NIA-CHARLESTOWN NEVIS (February 08, 2011) — Persons involved in agriculture will soon have additional legislation that would deal with praedial larceny in St. Kitts and Nevis. The move spells some relief for livestock and crop farmers in St. Kitts and Nevis, who continue to suffer mounting losses in revenue due to theft. Once the legislation is debated and made law, it will provide for the registration of vendors of agricultural produce and livestock and for related matters.
In a recent interview, Federal Attorney General and Minister responsible for Legal Affairs Hon. Patrice Nisbett told the Department of Information on Tuesday, that the issue had already received attention and new legislation entitled “The Agricultural Produce and Livestock Bill” was already drafted and heading for debate in the Federal Parliament.
“This Bill seeks to address the very critical issue of praedial larceny in St. Kitts and Nevis which is a disincentive to the farmers and agricultural producers in the country. Many farmers are already discourages by the loss suffered because of the wild monkeys and discouragement is compounded by praedial larceny…
“Those guilty include many involved in purchasing retail on the roadside in markets as well as at the wholesale level and this Bill seeks to establish a system of registration which will assist the Police in identifying those guilty persons.
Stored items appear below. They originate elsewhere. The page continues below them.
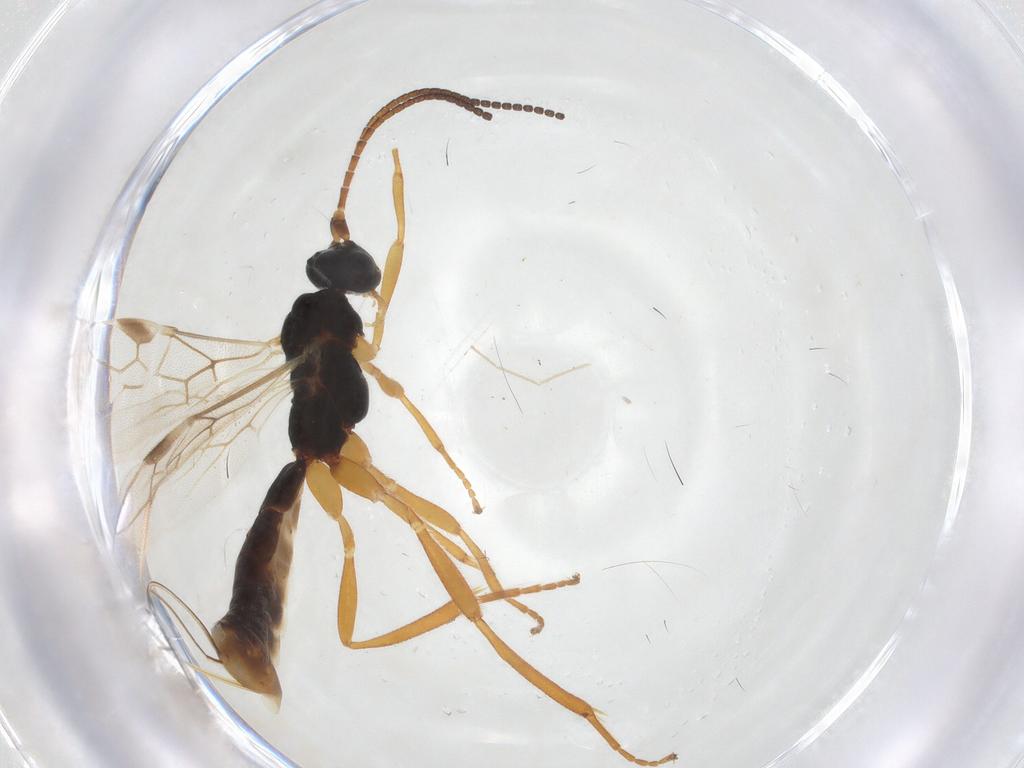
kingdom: Animalia
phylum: Arthropoda
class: Insecta
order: Hymenoptera
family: Braconidae
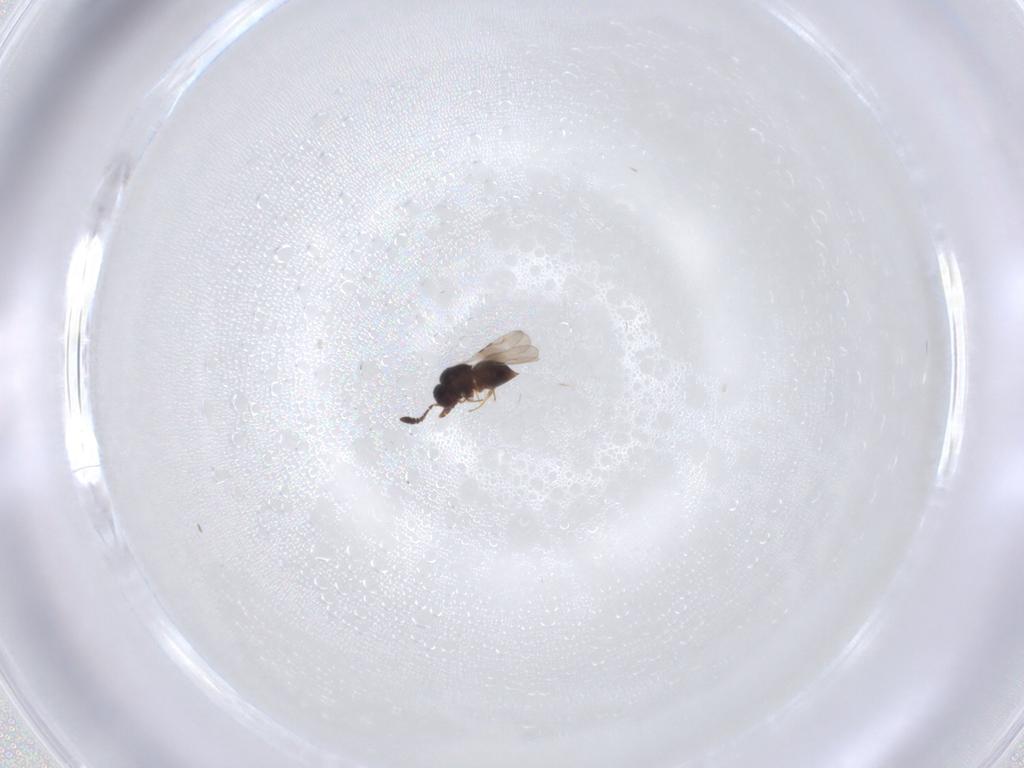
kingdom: Animalia
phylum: Arthropoda
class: Insecta
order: Hymenoptera
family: Ceraphronidae
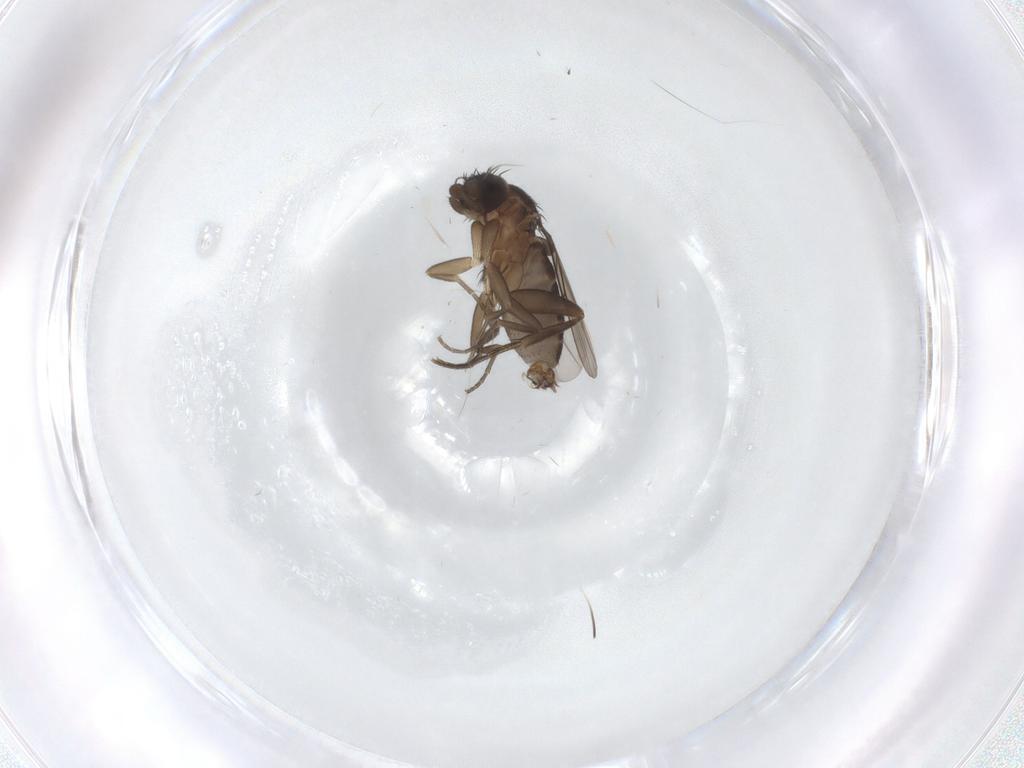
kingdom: Animalia
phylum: Arthropoda
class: Insecta
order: Diptera
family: Phoridae
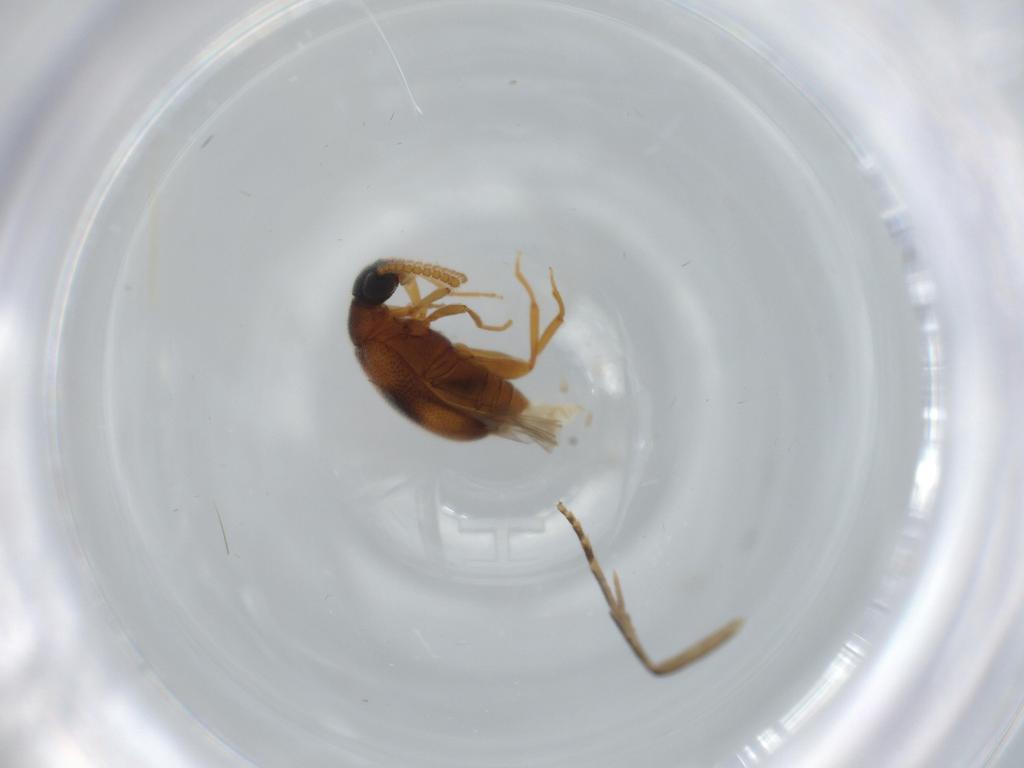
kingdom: Animalia
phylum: Arthropoda
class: Insecta
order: Coleoptera
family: Aderidae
Therefore, enforcement and policing of this offence should be easier with the enactment of this Bill,” he said.
According to the Attorney General, the provisions of the Bill will be in addition to the provisions of any enactment providing for the prevention of theft of agricultural produce or livestock including the Praedial Larceny (Prevention) Act Cap.4.25 and the Larceny Act Cap 4.16.
Mr. Nisbett acknowledged that perpetrators of that offence were brazen and carried out the nefarious activities with impunity. He contended that the perpetrators of praedial larceny were not the only ones to be blamed but also those who were guilty of purchasing stolen goods wittingly or unwittingly.
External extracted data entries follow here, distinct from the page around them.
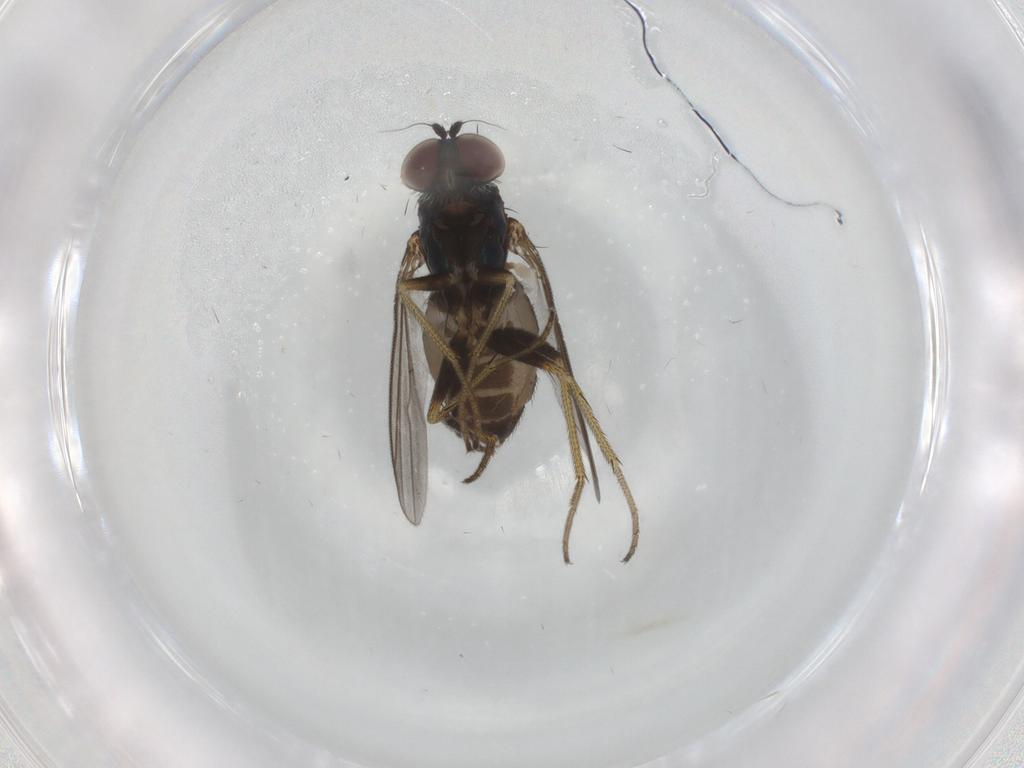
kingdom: Animalia
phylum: Arthropoda
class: Insecta
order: Diptera
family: Dolichopodidae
“They do not bother to enquire about the source of the cheaper goods and in fact do not care since the transaction is conceived of as a bargain. However, if there are no ready buyers of stolen goods, if there is no ready market, there is little incentive to steal on the scale on which it is done, since no significant income can be derived from it,” he said.
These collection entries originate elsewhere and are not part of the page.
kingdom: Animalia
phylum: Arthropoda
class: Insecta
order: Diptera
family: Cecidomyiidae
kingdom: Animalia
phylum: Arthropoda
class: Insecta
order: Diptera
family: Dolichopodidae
Meantime, when contacted for a reaction with regard to the proposed legislation, Permanent Secretary in the Ministry of Agriculture on Nevis Dr. Kelvin Daly, who had earlier called for increased legislation to deal with perpetrators of praedial larceny, said it was a good move and applauded the Attorney General for pursuing the matter.
“It is a first good step in the right direction. However, I would temper that by saying that the regulations need to be properly formatted and enforced. I am concerned that by adding further duties to an already stretched police force, without increasing the manpower specifically to target praedial larceny, the problem will be put on the back burner once again.
“I applaud the Federal Minister Hon. Patrice Nisbett for taking on this issue with such aggression, after so many decades of inactivity with regard to praedial larceny. I would relish the opportunity to conference with him and his colleagues to ensure that the new Bill along with the requisite regulations do not present too many loop holes for offenders to slip through,” he said.